Jim Parker sent me a great TED Talk by Brene Brown about how important it is be vulnerable in order to create more love in our lives.  We must risk being rejected in order to put ourselves out there, with a love that may not be returned.   For many of us, vulnerability is far too scary, so we choose to numb out with addiction or run away with distractions, anything to not have to feel the awful feeling of hurt, fear, rejection. Brene Brown calls vulnerability the magic potion for having love in our life.  When we allow ourselves to feel vulnerable, there is an unspoken arising of worthiness—it’s okay to be imperfect and still love, be loved and belong. Brene gives us the three C’s for increasing the love in our life:
·         Courage = to tell the story of who you are with your whole heart, the courage to be imperfect, and the courage to work on those parts of you that may be hurting yourself or hurting others.
·         Compassion = to begin with ourselves to then be able to have compassion for others, because none of us needs to be perfect to deserve love.
·         Connection= to explore making connections with others who are imperfect as well; it is connection with others that leads us to the greatest joy, gratitude and happiness in life.

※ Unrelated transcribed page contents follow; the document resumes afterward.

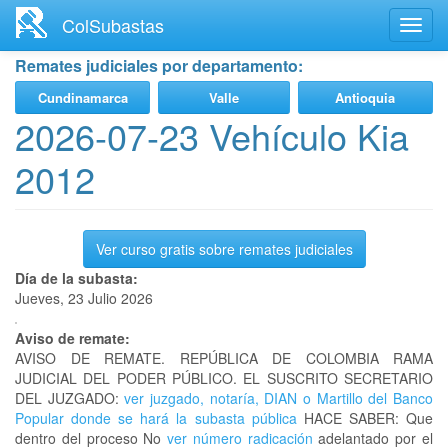
Ir
ColSubastas
Toggl
al
navig
contenido
Remates judiciales por departamento:
principal
Cundinamarca
Valle
Antioquia
2026-07-23 Vehículo Kia
2012
Ver curso gratis sobre remates judiciales
Día de la subasta:
Jueves, 23 Julio 2026
Aviso de remate:
AVISO DE REMATE. REPÚBLICA DE COLOMBIA RAMA
JUDICIAL DEL PODER PÚBLICO. EL SUSCRITO SECRETARIO
DEL JUZGADO:
ver juzgado, notaría, DIAN o Martillo del Banco
Popular donde se hará la subasta pública
HACE SABER: Que
dentro del proceso No
ver número radicación
adelantado por el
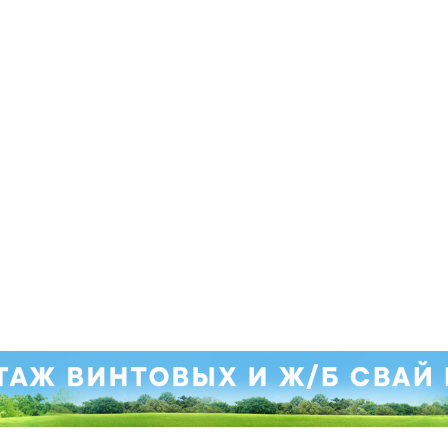
. Приносим свои извинения.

What I found in my parents was a willingness to love others without expectations of love in return, AND they were both willing to express concern and offer suggestions when they felt someone were being hurtful to themselves or to others.  For me, that is what unconditional love is all about. 

As one by one, friends and family of my mom came to offer me their condolences, their stories were consistent.  My mom always had time for them, she always made them feel special and cared for, she never missed an opportunity to volunteer to help others, to give something away with love (many of you have her crosses that she crocheted with love.  Her last project was trying to learn to crochet a heart when she learned that maybe a cross wasn’t the best gift to give a Buddhist…)

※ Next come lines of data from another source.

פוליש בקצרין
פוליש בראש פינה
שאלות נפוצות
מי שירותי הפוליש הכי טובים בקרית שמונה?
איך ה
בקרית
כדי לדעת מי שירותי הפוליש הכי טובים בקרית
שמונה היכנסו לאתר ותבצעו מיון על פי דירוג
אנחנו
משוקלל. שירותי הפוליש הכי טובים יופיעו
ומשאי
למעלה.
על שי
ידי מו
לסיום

I had a co-worker who had a sign in his office that has always stuck with me.  He had a wife and three children, and in the hectic stress-filled life of corporate work, I know it was often difficult to have work-life balance.  But he kept a sign in his office, that said “children spell love T.I.M.E.”  That is what I learned from my mom about cultivating unconditional love.  It is not about one heroic act or a grand gesture—it was about always having time to just be with me, to be with others, to be interested in their lives, to listen carefully to their hopes and dreams.  

I recommend that we shatter this old myth of unconditional love—it does not mean that we don’t care about what others are doing, but rather we care so much that we are willing to love them as they are and help them any way we can. We do NOT have to be a doormat, but be a loving supporter, a spiritual cheerleader, a caring coach, an accepting partner, and knowing when to give someone a second or third or fourth chance.

My mom and dad were not perfect, but they were experts at unconditional love.   They were comfortable with being vulnerable and examining what they themselves could do better, and they accepted themselves and others in all their imperfections.  I am grateful for this amazing gift.